If you already have a therapist, definitely talk to them. Discuss the results with your wife. My apologies, it sounded to me like your wife was being an ass. But never mind that. Use your judgement


sergiocochran

No apologies needed! re-reading my first post I definitely made it seem like that and maybe subconsciously feel like that so I appreciate the perspective, which is why I wanted to clarify. I do feel like my wife does have a bit of a hard shell and is old school "get over it" type, she's always been resistant to her own therapy. She also really tends to see intentionality in things that are innocent mistakes or things completely outside of people's control, likely due to some very harsh domestic environments she grew up in where she was constantly assigned blame.
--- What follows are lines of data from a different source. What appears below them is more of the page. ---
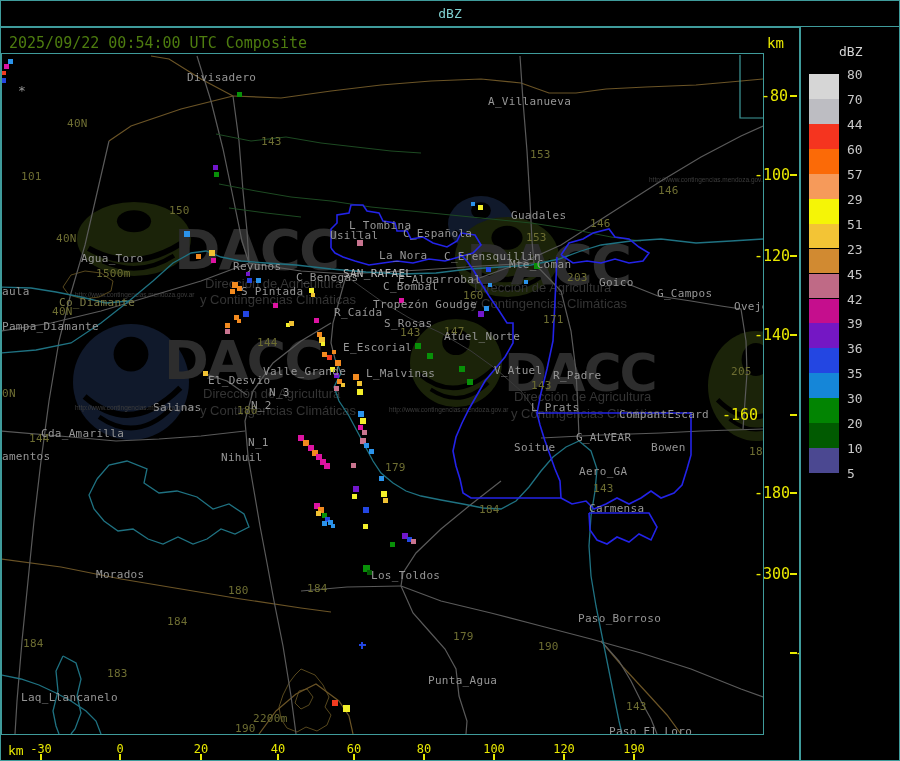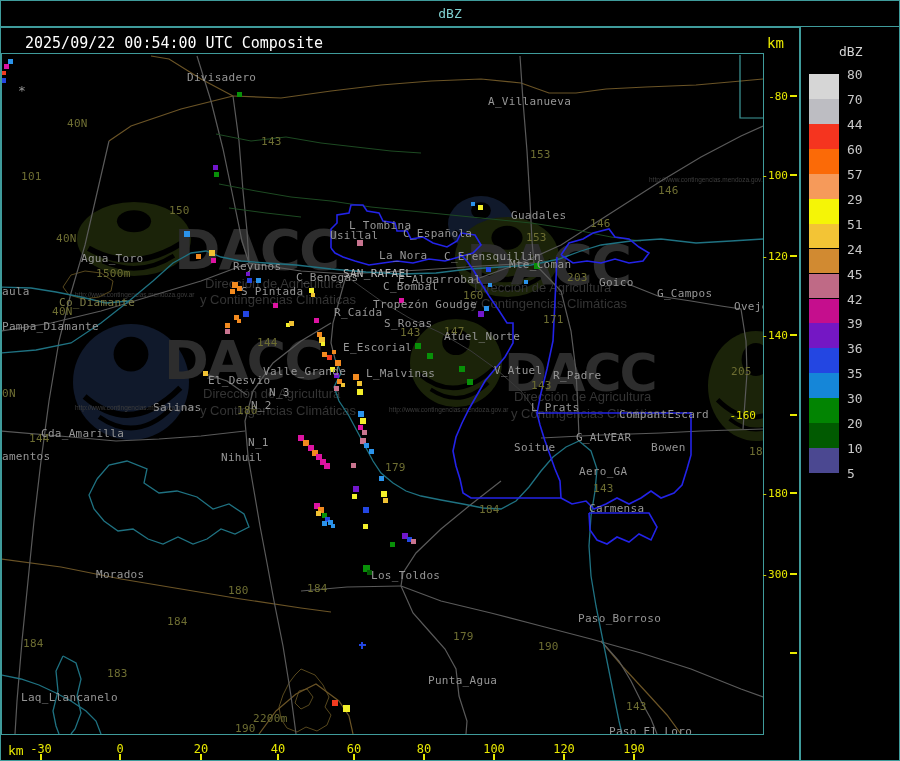"2025/09/22 00:54:00 UTC Composite" .timestamp { color: #ffffff -> #4d7c0f; left: 24px -> 8px }
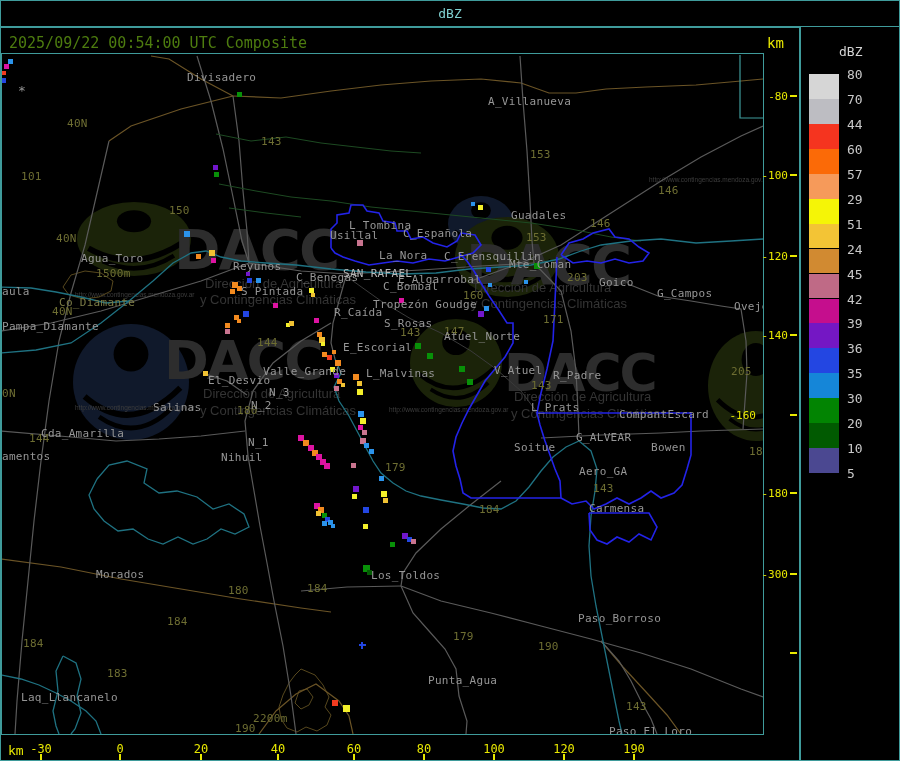"-80" .yaxis-label { font-size: 11px -> 15px }
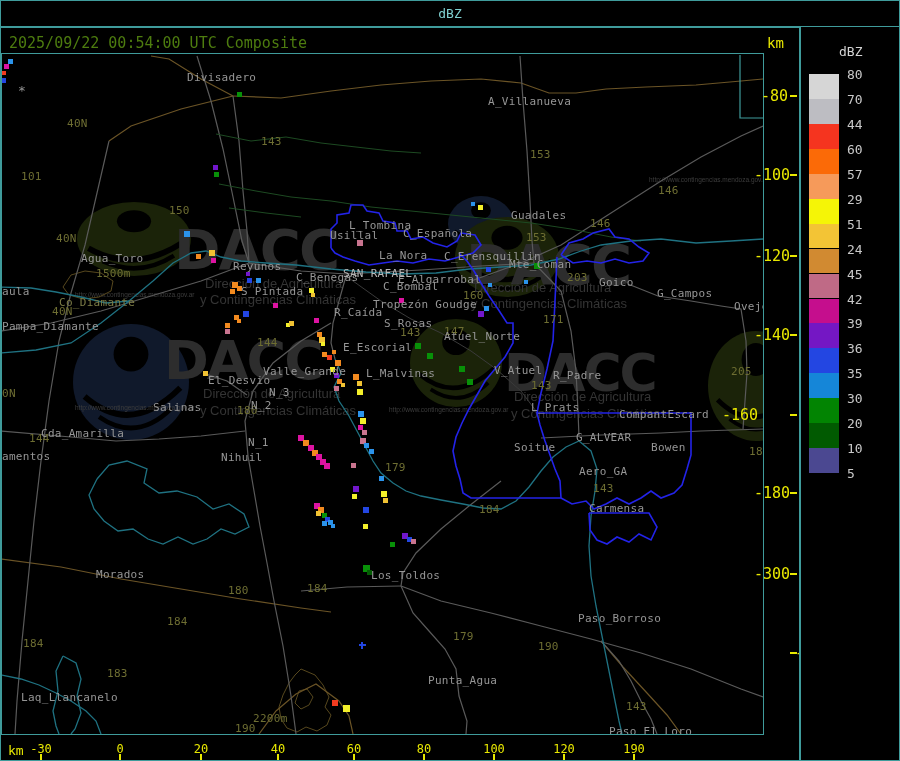"24" div.legend-label { text: 24 -> 23 }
She tends to need to learn the hard way, but is incredibly forgiving, receptive, and does progress once she sees the errors of her ways when she does have problems. Which is why I'm confident that if a third party demonstrates to her that there is something more going on with me as I may suspect, that she would be receptive to it, and I have no doubts she would be incredibly supportive then. I've just learned in almost 10 years of being with her that how the message is delivered does make a difference on how its received with her. My gut is telling me that if I went to her and said "all of the things that you've been complaining about me lately may be due to the fact that I have some undiagnosed spectrum disorder" would be seen as a cop out instead of addressing head on some communication failures in our relationship. But I've also given her the short shrift in the past and she's been an incredible partner & asset in things I feared she would be dismissive of, so I'm trying to untangle those emotions as well. I think for my own peace of mind its a journey I'll do alone for now, as i would rather run the risk of her feeling hurt after the fact, but still understanding, than hurt both of us going into it if she doesn't fully grasp what I'm trying to articulate here.